I am using ES 7.x version and basically requirement is to provide autosuggest / type ahead on large text field which have file/document content.
I have explored multiple way and for all it returns the entire source document or specific field if I restrict using _source. I have tried out edge ngram or n-gram tokenizer, Prefix Query, Completion suggestor.
Below is sample Document (content field might have 1000s sentences):
{
"content":"Elasticsearch is a distributed, free and open search and analytics engine for all types of data, including textual, numerical, geospatial, structured, and unstructured.
Elasticsearch is built on Apache Lucene and was first released in 2010 by Elasticsearch N.V. (now known as Elastic).

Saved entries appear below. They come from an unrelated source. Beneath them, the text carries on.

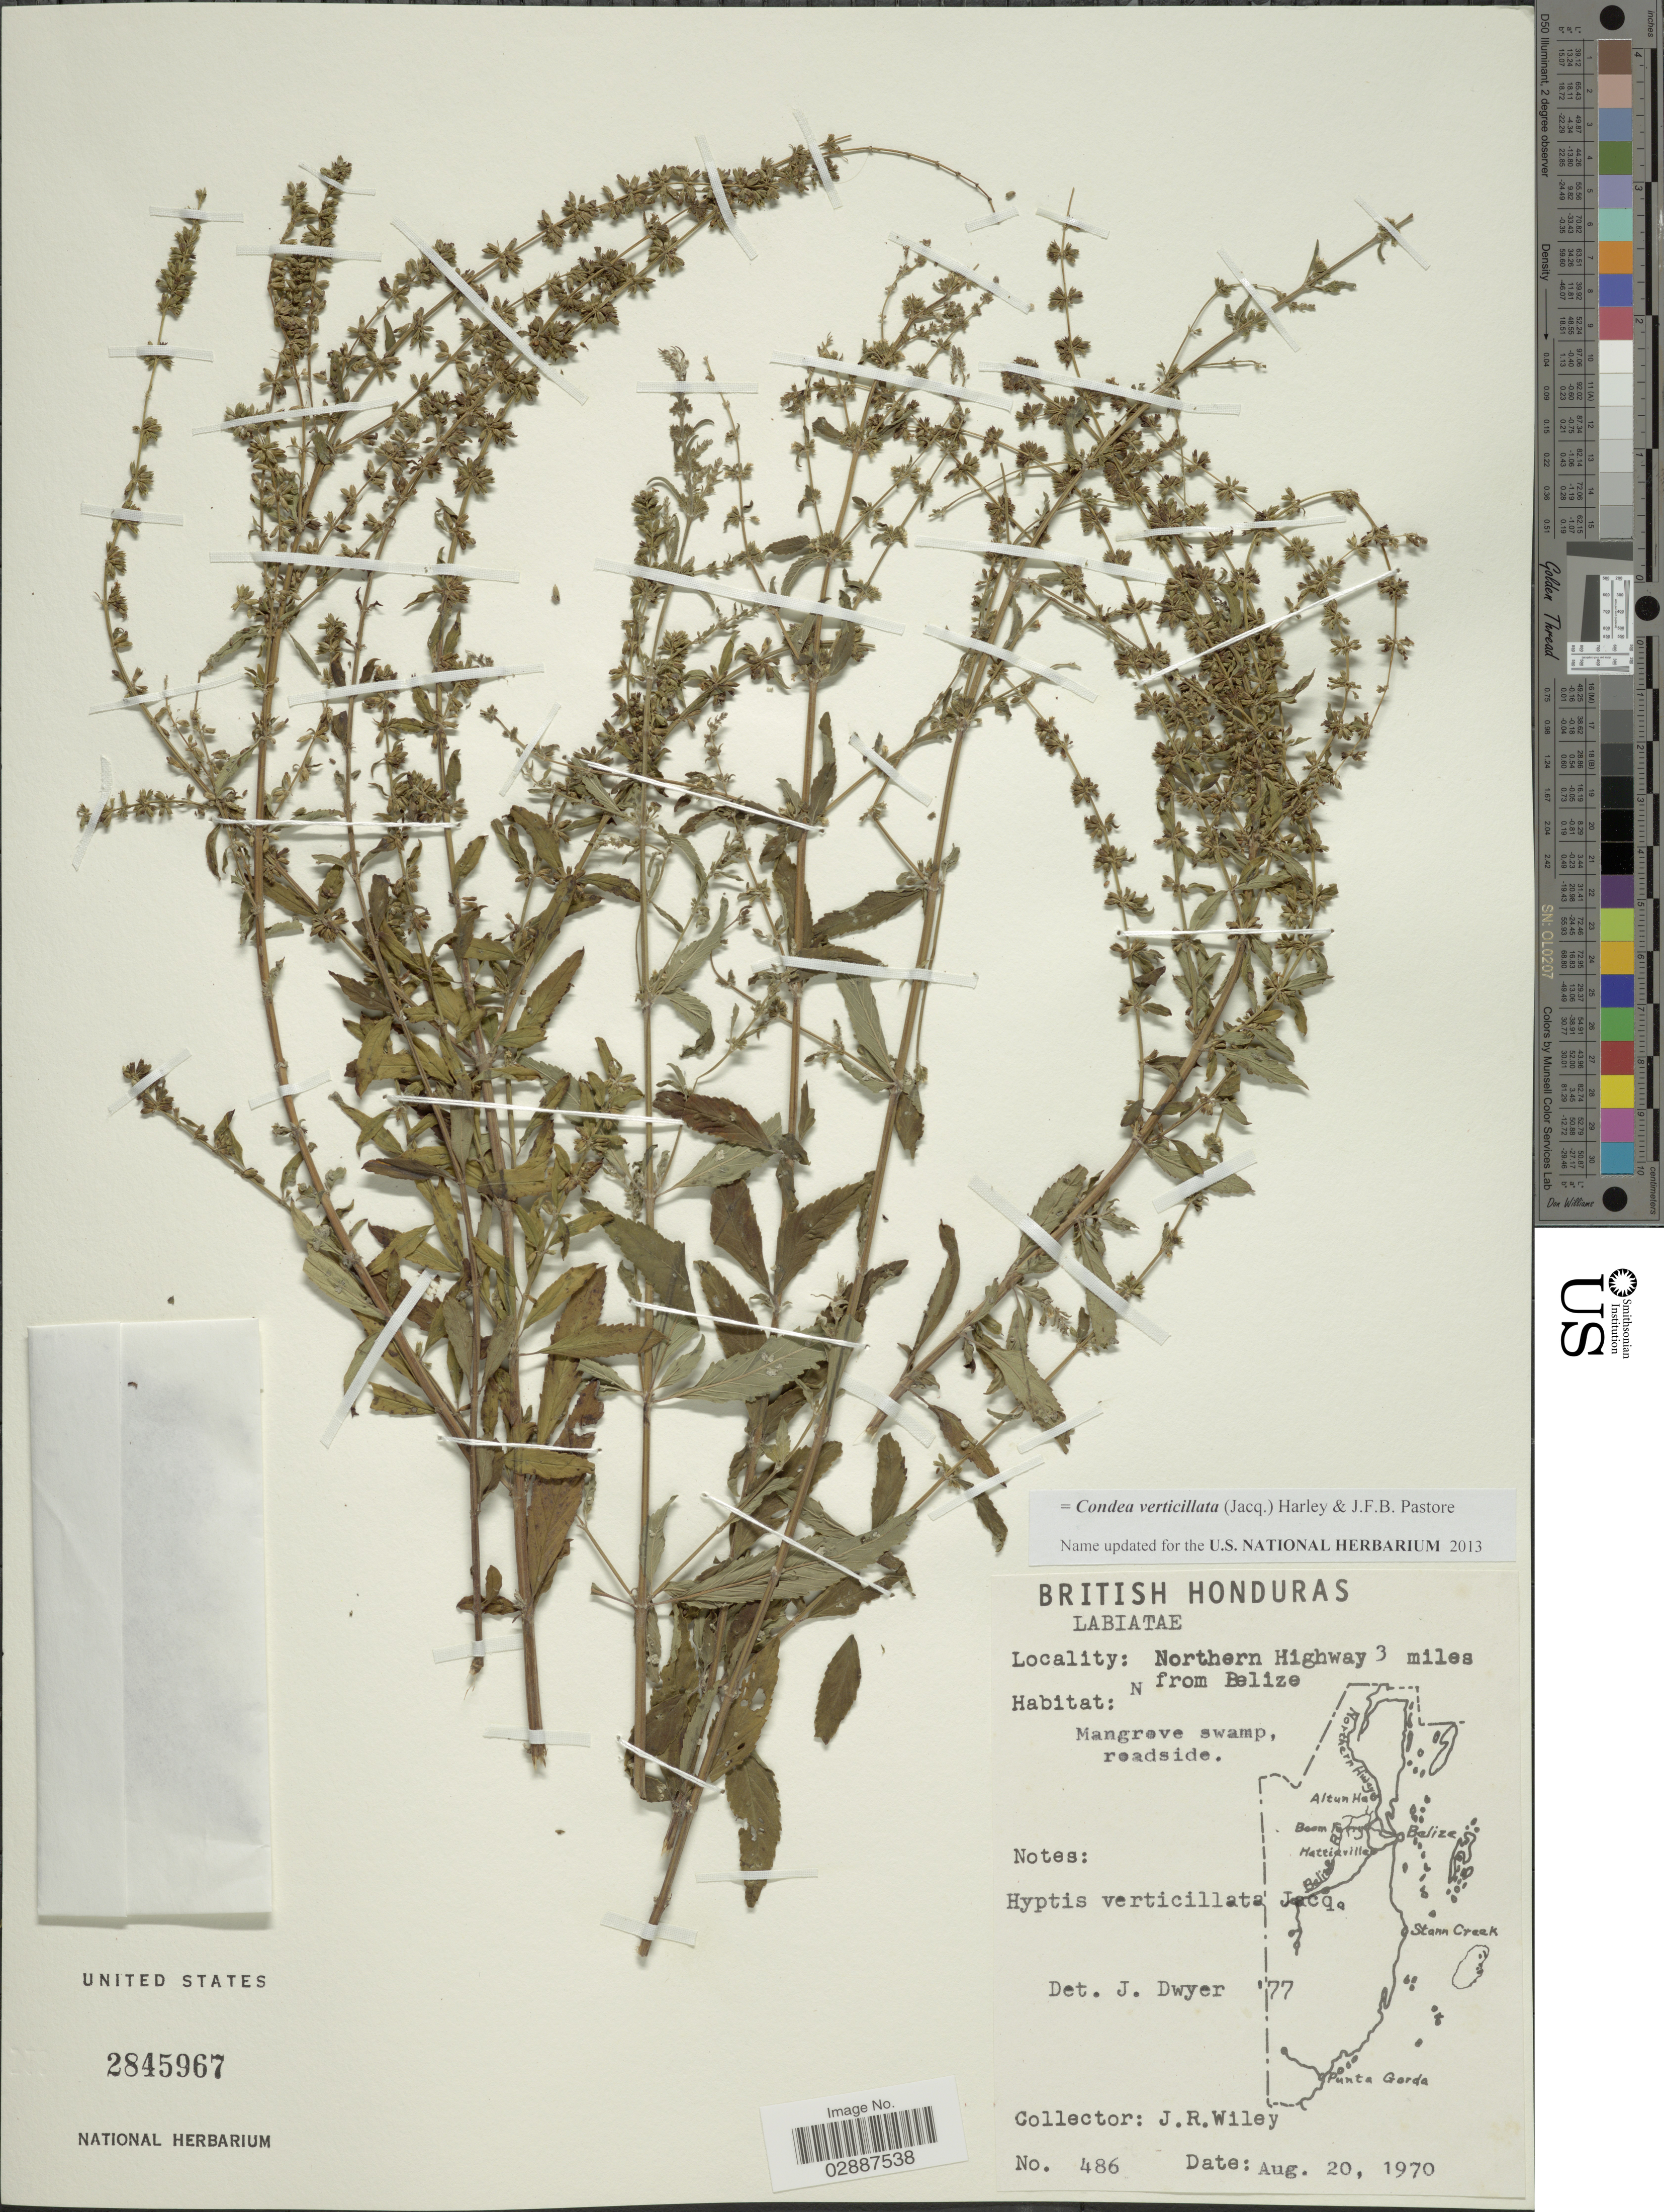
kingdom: Plantae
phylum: Tracheophyta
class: Magnoliopsida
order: Lamiales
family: Lamiaceae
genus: Condea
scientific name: Condea verticillata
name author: (Jacq.) Harley & J.F.B. Pastore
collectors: J. Wiley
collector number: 486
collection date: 1970-08-20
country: Belize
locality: British Honduras. Northern Highway 3 miles N from Belize.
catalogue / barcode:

Known for its simple REST APIs, distributed nature, speed, and scalability, Elasticsearch is the central component of the Elastic Stack, a set of free and open tools for data ingestion, enrichment, storage, analysis, and visualization. Commonly referred to as the ELK Stack (after Elasticsearch, Logstash, and Kibana),
the Elastic Stack now includes a rich collection of lightweight shipping agents known as Beats for sending data to Elasticsearch."
}
Below is expected output:
Search query: el
Output: ["elasticsearch","elastic","elk"]
Search Query: analytics e
Output: ["analytics engine"]
Currently I am not able to achieve above output using the OOTB functionality. So I have used highlighting functionality of elasticsearch and applied regex on result and created unique list of suggestion using Java.
Below is my current implement using highlight functionality.
Index Mapping:
PUT index
{
"settings": {
"index": {
"number_of_shards": 2,
"number_of_replicas": 1
},
"analysis": {
"filter": {
"stop_filter": {
"type": "stop",
"stopwords": "_english_"
},
"ngram_filter": {
"token_chars": [
"letter",
"digit",
"symbol",
"punctuation"
],
"min_gram": "1",
"type": "edge_ngram",
"max_gram": "12"
}
},
"analyzer": {
"text_english": {
"type": "custom",
"tokenizer": "uax_url_email",
"filter": [
"lowercase",
"stop_filter"
]
},
"whitespace_analyzer": {
"filter": [
"lowercase"
],
"type": "custom",
"tokenizer": "whitespace"
},
"ngram_analyzer": {
"filter": [
"lowercase",
"stop_filter",
"ngram_filter"
],
"type": "custom",
"tokenizer": "letter"
}
}
}
},
"mappings": {
"properties": {
"content": {
"type": "text",
"fields": {
"autocorrect": {
"type": "text",
"analyzer": "ngram_analyzer",
"search_analyzer": "whitespace_analyzer"
}
},
"analyzer": "text_english"
}
}
}
}
Below is Elasticsearch query which executed from Java
POST autosuggest/_search
{
"_source": "content.autocorrect",
"query": {
"match_phrase": {
"content.autocorrect": "analytics e"
}
},
"highlight": {
"fields": {
"content.autocorrect": {
"fragment_size": 500,
"number_of_fragments": 1
}
}
}
}
We have applied regex pattern on above query result.
Please let me know if there is any way to achieve without above workaround.